I would add another name to the mix, Cobra. They have superb Nippon shafts fitted as standard in most models and the SZ thta I use are very forgiving without having the overly large heads found on many game improver irons.


----------



## HomerJSimpson (Jul 6, 2010)

At the end of the day irrespective of the name on the badge, its about how you hit them. My point remains in that to really make sure you get a set that will suit you, you have to go out and hit them and ideally on a range or practice ground and not just into a bay.


----------



## kid2 (Jul 6, 2010)

I would add another name to the mix, Cobra. They have superb Nippon shafts fitted as standard in most models and the SZ thta I use are very forgiving without having the overly large heads found on many game improver irons.
		
Click to expand...

I would 2nd this and Dave will probably also agree with me here....
I changed to the Cobra S2 Irons and although i have only played 3 rounds so far with them i have become more consistent strikewise with these.....Accuracy has improved and the only thing im out on at the moment is distance accuracy....There so bloody long its mental......Its the best decision i have made was to buy these and i know its for the better in the long run.....
They can be had pretty cheap at the moment but i ended up having to buy the 4Iron and gap wedge as extra clubs as my set only originally came 5 to SW.....And there's a 12 deg difference between PW and SW if you dont bridgeit with the 49 deg Gap


----------



## RGDave (Jul 7, 2010)

I would 2nd this and Dave will probably also agree with me here....
		
Click to expand...

Indeed I would. The current crop of Cobra cavity irons are comfortably up with the best. In fact, the S2s have almost identical figures to the i15s. Interestingly, the S2s have a higher MOI to the i15s, but MOI isn't everything, otherwise none of us would ever hit dodgy shots with our drivers.


----------



## GB72 (Jul 7, 2010)

If you decide to go down the Callaway route I got details of these offers through this morning
http://www.justgolfonline.co.uk/brandscat/Callaway/Golf-Clubs/Irons


----------



## haplesshacker (Jul 7, 2010)

This has been an interesting read, espeially with Dave's 'experiment' and his SGI Callys.
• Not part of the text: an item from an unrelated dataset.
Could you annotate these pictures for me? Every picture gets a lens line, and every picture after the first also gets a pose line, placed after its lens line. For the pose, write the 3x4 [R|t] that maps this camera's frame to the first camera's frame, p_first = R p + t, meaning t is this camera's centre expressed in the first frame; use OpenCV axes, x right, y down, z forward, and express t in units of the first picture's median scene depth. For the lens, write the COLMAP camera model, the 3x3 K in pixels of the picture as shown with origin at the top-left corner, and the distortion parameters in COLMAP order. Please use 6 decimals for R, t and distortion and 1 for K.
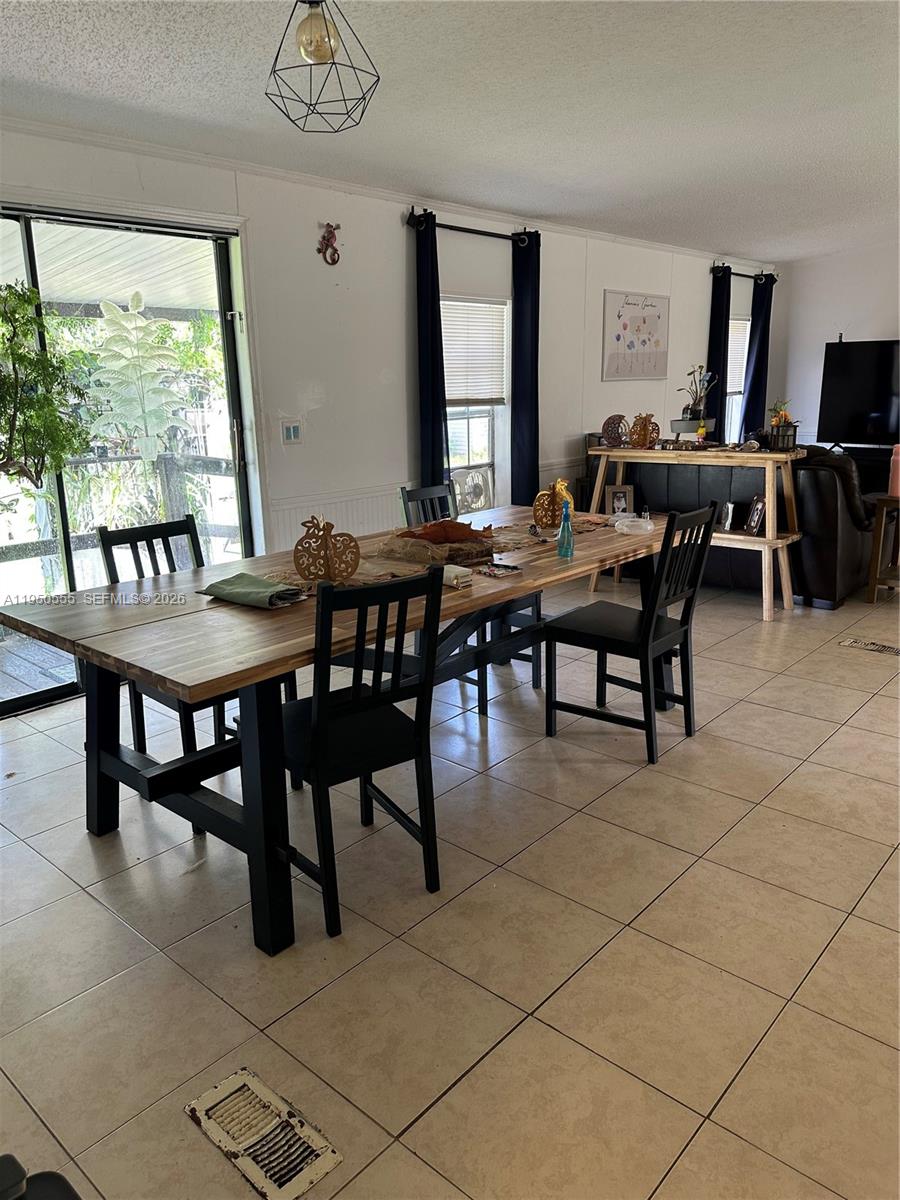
lens RADIAL K [[853.6, 0, 451.1], [0, 853.6, 604.6], [0, 0, 1]] dist [0.033661, -0.017189]
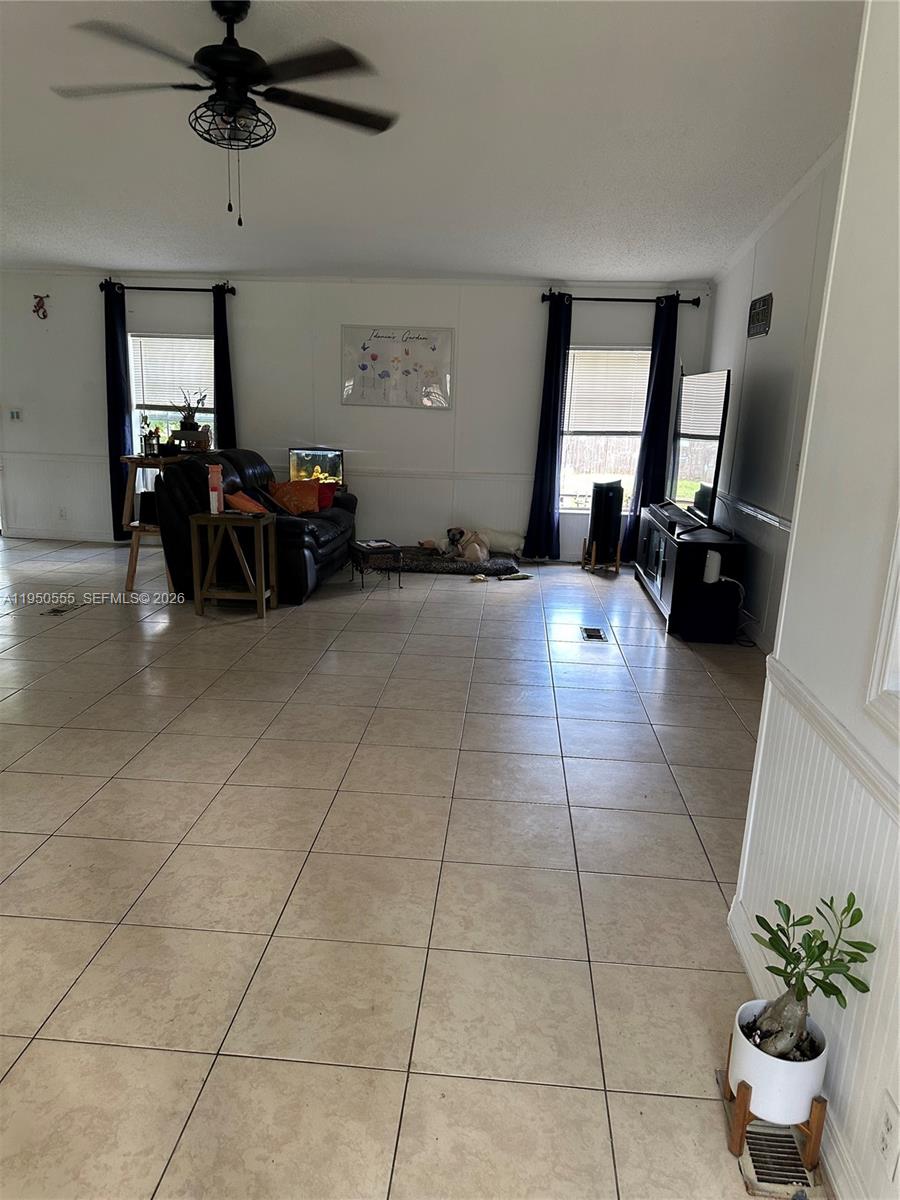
lens RADIAL K [[853.6, 0, 446.8], [0, 853.6, 610.8], [0, 0, 1]] dist [0.033661, -0.017189]
pose [[0.604765, 0.231240, -0.762094, 1.496013], [-0.245350, 0.964474, 0.097948, -0.179527], [0.757669, 0.127744, 0.640015, 0.519283]]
The only certainty is that as a beginner, what suits you now, may not suit you two years down the line. Both in looks and playability. It really depends what your 'stock' shot shape is, and what your ball striking is like.
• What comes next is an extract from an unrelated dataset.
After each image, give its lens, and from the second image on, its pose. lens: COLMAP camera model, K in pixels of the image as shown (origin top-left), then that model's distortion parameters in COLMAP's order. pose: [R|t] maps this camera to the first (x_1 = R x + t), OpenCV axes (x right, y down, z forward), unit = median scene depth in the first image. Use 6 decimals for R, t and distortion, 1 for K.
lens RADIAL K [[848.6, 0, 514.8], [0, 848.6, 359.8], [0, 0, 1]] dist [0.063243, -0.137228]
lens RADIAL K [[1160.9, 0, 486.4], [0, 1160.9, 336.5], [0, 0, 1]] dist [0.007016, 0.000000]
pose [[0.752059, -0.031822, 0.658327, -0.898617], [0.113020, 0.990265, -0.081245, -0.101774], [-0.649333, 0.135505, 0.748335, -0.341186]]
Whatever you choose, you've got to be comfortsble with it at address. This is important simply for how it makes you feel stood over the things. It's also worth going for a 'brand'. This is not purely for 'snob' reasons, but for trade in and resale value further down the line.
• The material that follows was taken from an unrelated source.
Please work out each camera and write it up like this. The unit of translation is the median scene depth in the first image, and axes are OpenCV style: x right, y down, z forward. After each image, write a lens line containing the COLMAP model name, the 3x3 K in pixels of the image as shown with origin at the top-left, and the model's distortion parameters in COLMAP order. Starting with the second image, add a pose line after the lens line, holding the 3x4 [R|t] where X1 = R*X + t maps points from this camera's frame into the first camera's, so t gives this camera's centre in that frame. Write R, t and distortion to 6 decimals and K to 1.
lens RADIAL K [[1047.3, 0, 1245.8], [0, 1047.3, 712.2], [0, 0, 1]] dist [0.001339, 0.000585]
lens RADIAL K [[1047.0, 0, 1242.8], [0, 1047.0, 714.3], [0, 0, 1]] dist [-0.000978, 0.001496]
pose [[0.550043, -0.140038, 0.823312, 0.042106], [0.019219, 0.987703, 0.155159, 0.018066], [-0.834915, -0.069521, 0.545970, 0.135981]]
I did a survey on here last year regarding the age of the clubs they play. I was surprised to see how many had irons that were less than two years old. So the above points are worth considering. (It appears we can't resist shiny new sticks!)

Fwiw. I started out with some Mizuno MX19's. Beginners clubs by any standard. Thicker top line, huge offset, large face, etc. They served me well to a point. My swing path and typical shot shape (a hook) weren't helped by the offset. So I changed to the Mizuno MX300's. Smaller, with less offset. I feel 100% better when stood over the things, and they generally respond better to the way I play. But it was trial and error with trying several different makes to find something I liked.

What suits one player, may not suit another, hence why I'm intrigued by Dave's experiment. Try whatever tickles your fancy, and enjoy the process. You might get lucky and find a club that sticks with you a bit longer than a couple of years.

But Dave's test proves that you don't have to be a high handicapper to still get the best out of super gi clubs.

Apologies for going on.


----------



## Hendy (Jul 8, 2010)

cheers for the advice so what do u think about the ping g2 irons
		
Click to expand...

Use Ping G2's myself.. Very good clubs i think, i had started with a half set of G5's but missed the likes of the 4 iron so sold them and got myself a full set of G2's second hand and have not looked back.. They play and feel the same as the G5 not alot of difference in them.

Have a look on the ping web site for what colour dot you need, based on your height etc.

Tho personnaly i feel my G2's will do me till i get close down to 9 or 10.. (if that every happens lol)


----------